OBJETIVO DO EXERCÍCIO
De acordo com o texto sobre colegialidade na universidade, por que o trabalho acadêmico tem se distanciado do modelo colegiado de decisão? Explique em uma a três frases.

TEXTO PARA LEITURA
***
Os professores vivenciam um enfraquecimento do coletivo com a redução da

colegialidade, pois apesar da presença e da importância do trabalho em redes o trabalho

acadêmico tem se distanciado do modelo colegiado de decisão na medida em que o

individualismo, a competição e a fragmentação têm levado os professores a se

concentrarem em seus próprios projetos. Esse enfraquecimento do coletivo com a

redução da colegialidade acabaria por comprometer o que poderíamos caracterizar como

“comunidade acadêmica”. Nesse sentido, somos levados a concordar com a noção de

Becher (1987) sobre as tribos e territórios acadêmicos, que colocam em risco a

possibilidade das formas de resistência ativa coletiva às pressões e aos

constrangimentos.

Numa outra perspectiva, no entanto, as universidades não se distanciam do

modelo colegiado, conforme é apontado por Clark (2000) ao tratar do que ele denomina

de empreendedorismo colegial. Com base em uma análise de quatro universidades

europeias, ele afirma que numa visão proativa as universidades podem ser ao mesmo

tempo empreendedoras e colegiais para resistirem e ser eficazes. Essa postura

responsiva, proativa e colegial se daria mediante a capacidade de estabelecer uma

autodireção, um balanceamento entre escolhas internas e demandas externas,

articulando-se e estabelecendo compromissos com o seu entorno – a comunidade onde

está inserida. Ou seja, ser empreendedora não deveria fazer a universidade menos

colegial.
***
DADOS DE ORIGEM
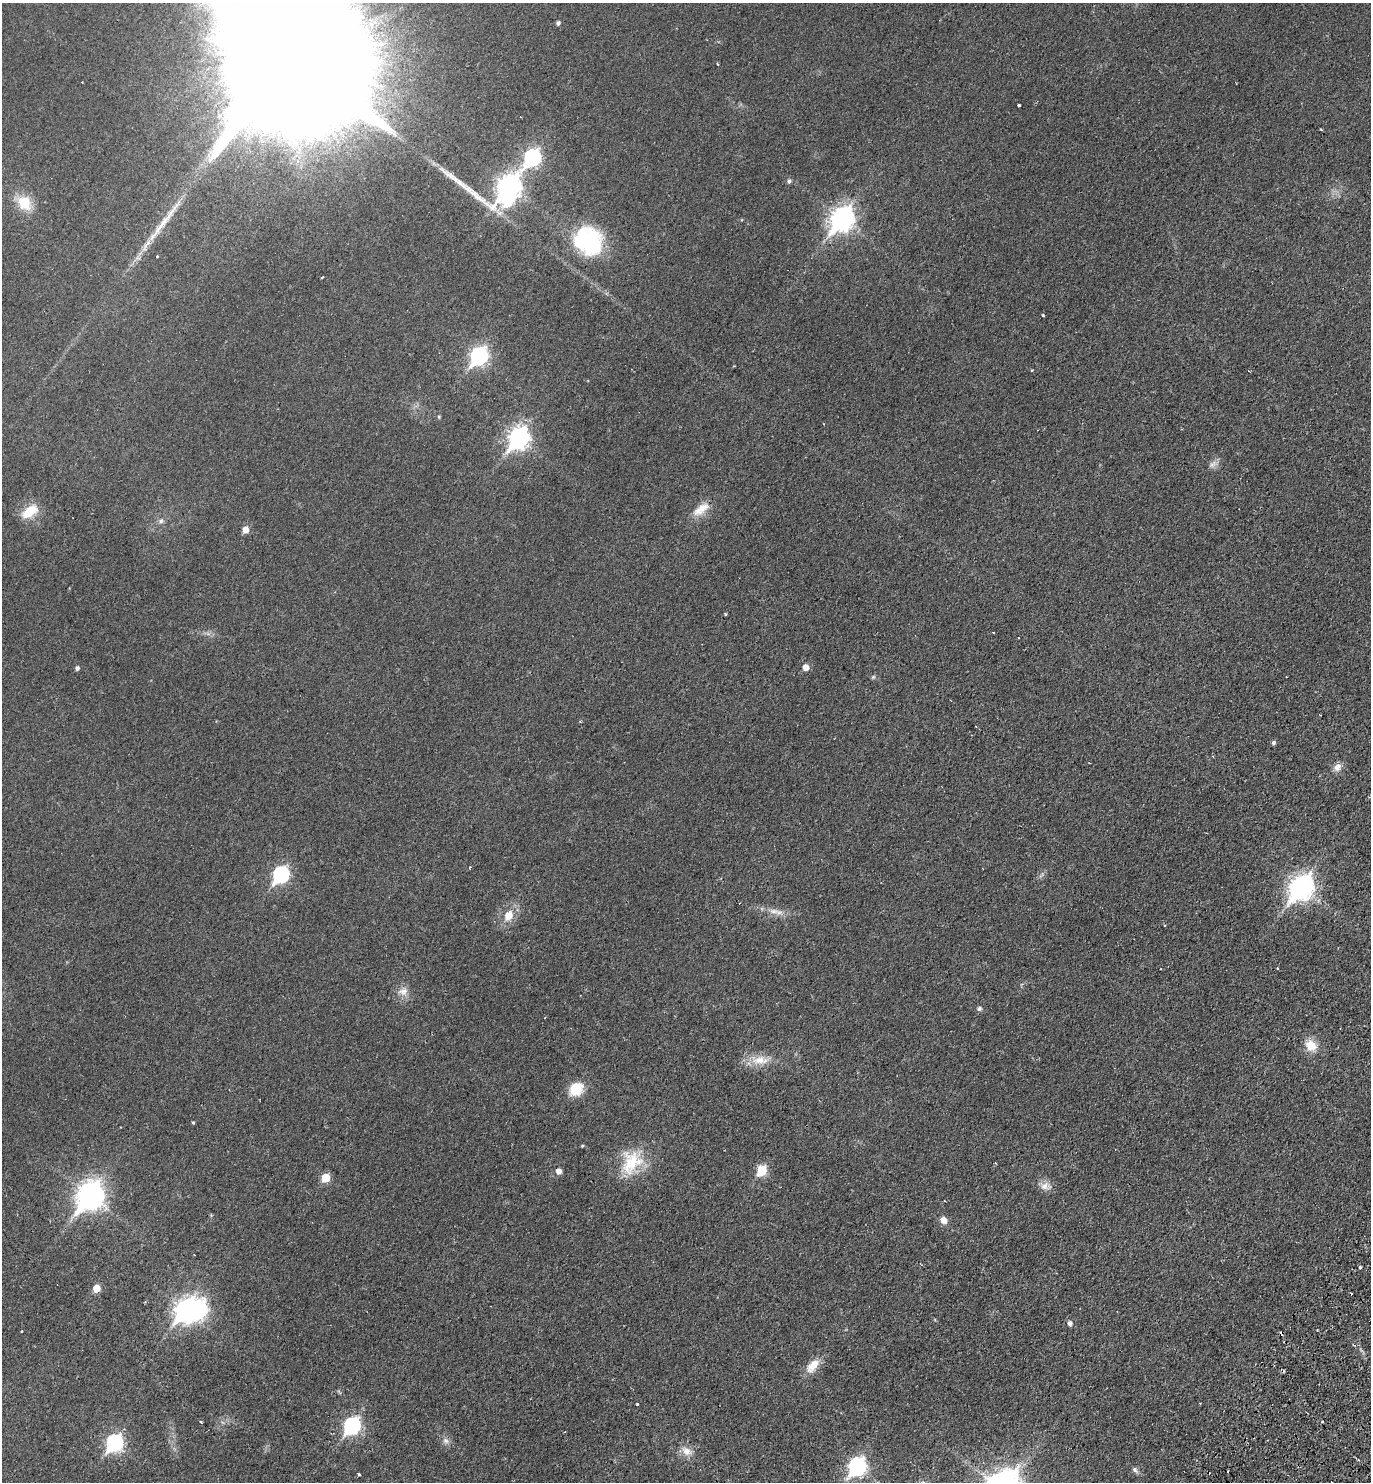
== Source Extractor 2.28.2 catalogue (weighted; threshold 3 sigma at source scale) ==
***
RESPOSTA DO EXERCÍCIO
O trabalho acadêmico tem se distanciado do modelo colegiado porque o individualismo, a competição e a fragmentação têm levado os professores a se concentrarem em seus próprios projetos.